Ms Kononova had fallen as she attempted to climb off the morgue table and escape.
An ambulance driver overheard the commotion as he entered the building.
He told how the ‘frightened’ morgue worker said: ‘Grandma, lie down, granny, be quiet.’
The paramedic thought the morgue employee had gone ‘crazy’, but then he saw the pensioner grab the woman’s hand pleading for help.
Ms Kononova was covered in blankets and rushed to intensive care.
The hospital called the grandmother’s niece Tatiana Kulikova and a senior doctor told her: ‘We have an unusual situation. She is alive!’
Ms Kulikova rushed to the hospital as a team of medics from regional capital Kursk were sent to treat Ms Kononova.
Ms Kulikova was delighted her aunt was alive but asked the doctors: ‘How could this happen?’
She was told Ms Kononova had been registered as clinically dead for 15 minutes, and was ‘literally pulled back from the other world’.
Ms Kulikova said: ‘She initially did not recognise me or recall that she had a surgery. But she talked about her old knee problem.’
A doctor and anaesthetist later confessed they had sent Ms Kononova to the morgue one hour and 20 minutes after she died, instead of two hours as rules dictate.
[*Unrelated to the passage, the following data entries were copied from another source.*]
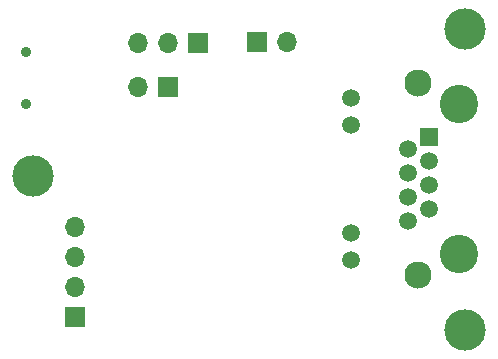
<source format=gbr>
%TF.GenerationSoftware,KiCad,Pcbnew,8.0.5*%
%TF.CreationDate,2025-02-12T12:09:28+01:00*%
%TF.ProjectId,USB-Extender_v2,5553422d-4578-4746-956e-6465725f7632,rev?*%
%TF.SameCoordinates,Original*%
%TF.FileFunction,Soldermask,Bot*%
%TF.FilePolarity,Negative*%
%FSLAX46Y46*%
G04 Gerber Fmt 4.6, Leading zero omitted, Abs format (unit mm)*
G04 Created by KiCad (PCBNEW 8.0.5) date 2025-02-12 12:09:28*
%MOMM*%
%LPD*%
G01*
G04 APERTURE LIST*
%ADD10R,1.700000X1.700000*%
%ADD11O,1.700000X1.700000*%
%ADD12C,3.500000*%
%ADD13C,0.900000*%
%ADD14C,3.250000*%
%ADD15R,1.500000X1.500000*%
%ADD16C,1.500000*%
%ADD17C,2.300000*%
G04 APERTURE END LIST*
D10*
%TO.C,J5*%
X125857000Y-62052200D03*
D11*
X128397000Y-62052200D03*
%TD*%
D10*
%TO.C,J6*%
X118318200Y-65836800D03*
D11*
X115778200Y-65836800D03*
%TD*%
D10*
%TO.C,J4*%
X110420000Y-85344000D03*
D11*
X110420000Y-82804000D03*
X110420000Y-80264000D03*
X110420000Y-77724000D03*
%TD*%
D12*
%TO.C,H2*%
X143510000Y-86410800D03*
%TD*%
D13*
%TO.C,J3*%
X106282600Y-62874800D03*
X106282600Y-67274800D03*
%TD*%
D12*
%TO.C,H3*%
X143459200Y-60909200D03*
%TD*%
D10*
%TO.C,J2*%
X120827800Y-62103000D03*
D11*
X118287800Y-62103000D03*
X115747800Y-62103000D03*
%TD*%
D14*
%TO.C,J1*%
X142927800Y-67259200D03*
X142927800Y-79959200D03*
D15*
X140387800Y-70049200D03*
D16*
X138607800Y-71065200D03*
X140387800Y-72081200D03*
X138607800Y-73097200D03*
X140387800Y-74113200D03*
X138607800Y-75129200D03*
X140387800Y-76145200D03*
X138607800Y-77161200D03*
X133787800Y-66749200D03*
X133787800Y-69039200D03*
X133787800Y-78179200D03*
X133787800Y-80469200D03*
D17*
X139497800Y-65479200D03*
X139497800Y-81739200D03*
%TD*%
D12*
%TO.C,H1*%
X106857800Y-73380600D03*
%TD*%
M02*

</source>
The back-to-life pensioner has been transferred to Kursk for further treatment.
Roman Kondratenko, chief doctor of Gorshechensky Central District Hospital, has been suspended pending an investigation.
Relatives of the pensioner are planning to sue the hospital, according to reports.
Acting hospital head Alexander Vlasov said: ‘For 30 minutes the patient underwent resuscitation measures.’
Ms Kononova did not respond, he said.
‘As a result, the resuscitation doctor established biological death, ascertained it,’ he added. ‘The anaesthetist is very worried. She feels very bad and we are afraid for her.
Every person makes mistakes. What will happen next with the career of this anaesthetist is still a question.’